One potential shortcoming of low-precision inference, Srinivasan notes, is in cases where you’re running a model with certain computations that are so sensitive to precision that reducing bitwidth can alter the actionable result. “You would be in a bind,” she says. “But there are ways to cure it.” Returning to training or fine-tuning will let you adjust model weights to account for this.

Building for low precision

Low-precision computing is changing not just how we use processors, but also how we build them. IBM Research is working on designing low-precision hardware built from the ground up with AI in mind. Low-precision computing can work on existing processors, Srinivasan explains, but it doesn’t have as much advantage. “If you want to get all the benefits of area reduction and energy reduction, then you want to build hardware capable of doing lower precision arithmetic.” If the hardware is built for higher precision, running it in low precision is still engaging high-precision multipliers, so it isn’t going to offer the benefits of packing more compute into the same footprint or drawing less energy. “The area and power cost will be incurred even if the computations did not require higher precision,” says Srinivasan.
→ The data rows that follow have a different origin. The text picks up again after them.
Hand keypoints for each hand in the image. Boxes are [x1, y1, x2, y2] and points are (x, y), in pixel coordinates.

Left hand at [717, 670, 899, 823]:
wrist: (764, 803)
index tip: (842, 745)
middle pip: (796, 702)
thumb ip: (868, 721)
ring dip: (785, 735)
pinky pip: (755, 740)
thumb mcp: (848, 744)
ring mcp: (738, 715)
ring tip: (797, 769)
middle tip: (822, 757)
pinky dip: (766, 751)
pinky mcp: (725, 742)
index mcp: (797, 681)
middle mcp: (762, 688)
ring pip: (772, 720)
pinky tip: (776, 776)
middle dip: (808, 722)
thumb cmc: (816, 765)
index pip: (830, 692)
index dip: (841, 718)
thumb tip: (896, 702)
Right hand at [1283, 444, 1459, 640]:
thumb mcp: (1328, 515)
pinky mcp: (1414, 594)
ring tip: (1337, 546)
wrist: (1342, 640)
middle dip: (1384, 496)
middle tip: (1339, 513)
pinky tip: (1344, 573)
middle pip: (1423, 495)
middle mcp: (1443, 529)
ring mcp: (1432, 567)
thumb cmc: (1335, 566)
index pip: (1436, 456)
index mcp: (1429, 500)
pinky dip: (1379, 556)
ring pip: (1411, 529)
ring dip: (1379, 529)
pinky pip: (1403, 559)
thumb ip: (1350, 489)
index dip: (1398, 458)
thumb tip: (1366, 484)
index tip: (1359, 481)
Srinivasan and other IBM Research scientists have been working on hardware that natively supports low-precision computing in the AIU family, including NorthPole, Spyre, and the analog chip prototypes. The Spyre accelerator, for example, supports multiplication and accumulation operations in FP16, FP8, INT8, and INT4, helping it achieve higher compute densities than other hardware typically used for model training — more horsepower with the same footprint.

Beyond low precision

While low precision is an important part of IBM’s AI computing strategy, it is only one piece of the picture, Srinivasan points out. The AIU family of hardware also benefits from advancements like on-chip memory which eliminates the classical von Neumann bottleneck between memory and computing that tends to bog down AI training and inference. Flexibility, too, is a crucial component of these devices, which can run models in multiple different precisions depending on the specifics of their training. It’s also possible to build full-precision capabilities into chips alongside low-precision, so that if a model isn’t resilient to approximation, it can still be run on the same hardware. Researchers are working on various blends of precision that will make sense for different applications in the future.
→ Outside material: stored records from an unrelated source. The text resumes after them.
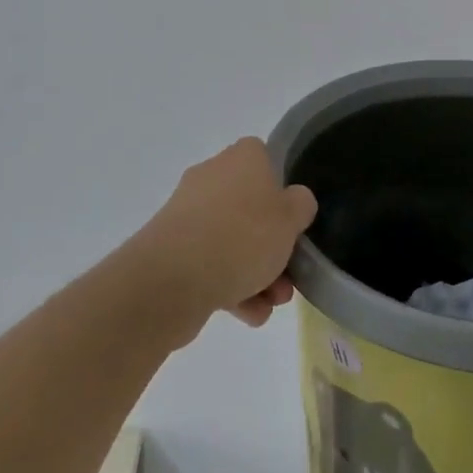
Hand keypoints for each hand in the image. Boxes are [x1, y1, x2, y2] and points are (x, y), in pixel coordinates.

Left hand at [130, 138, 317, 331]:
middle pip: (252, 208)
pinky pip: (210, 264)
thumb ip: (301, 205)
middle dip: (273, 246)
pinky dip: (231, 287)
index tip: (294, 221)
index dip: (284, 191)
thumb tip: (293, 202)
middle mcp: (212, 177)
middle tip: (289, 276)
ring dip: (257, 274)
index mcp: (242, 158)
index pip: (267, 161)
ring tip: (272, 304)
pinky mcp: (171, 250)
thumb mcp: (291, 218)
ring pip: (232, 241)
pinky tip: (249, 315)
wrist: (171, 280)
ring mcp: (188, 214)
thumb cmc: (242, 236)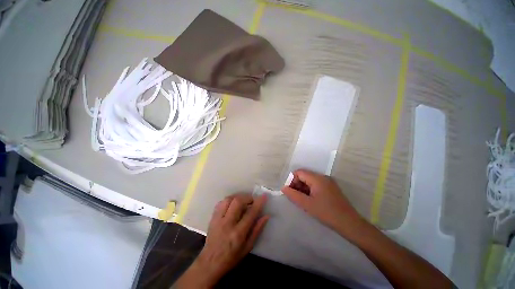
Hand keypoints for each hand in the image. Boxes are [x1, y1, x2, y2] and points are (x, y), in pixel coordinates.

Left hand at [176, 193, 268, 287]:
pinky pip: (221, 203)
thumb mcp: (248, 247)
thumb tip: (266, 216)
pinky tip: (232, 204)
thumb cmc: (231, 257)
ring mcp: (218, 219)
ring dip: (238, 197)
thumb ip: (257, 230)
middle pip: (238, 202)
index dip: (258, 203)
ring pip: (228, 199)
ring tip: (242, 201)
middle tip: (251, 201)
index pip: (250, 213)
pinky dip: (229, 200)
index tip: (263, 196)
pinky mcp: (213, 218)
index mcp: (238, 233)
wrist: (210, 263)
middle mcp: (228, 223)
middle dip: (247, 198)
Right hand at [282, 169, 364, 238]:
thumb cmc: (327, 213)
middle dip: (297, 184)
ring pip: (310, 180)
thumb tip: (283, 188)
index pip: (299, 172)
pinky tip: (309, 200)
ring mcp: (328, 182)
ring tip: (301, 200)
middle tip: (295, 197)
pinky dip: (310, 190)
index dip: (292, 180)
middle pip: (304, 175)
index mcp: (317, 178)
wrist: (349, 224)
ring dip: (303, 188)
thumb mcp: (307, 204)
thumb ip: (293, 195)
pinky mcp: (330, 188)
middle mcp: (323, 177)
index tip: (289, 191)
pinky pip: (316, 185)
The future of low-precision computing, Srivatsa says, may also include even lower precision. He and others are working on 2-bit precision, which includes only -1, 0, and 1. While LLMs use multiplication, reducing the bitwidth in this way turns the operations into only addition and subtraction, which are computationally cheap. It’s only in the early stages, but this is a direction of future research to see just how far low precision can go.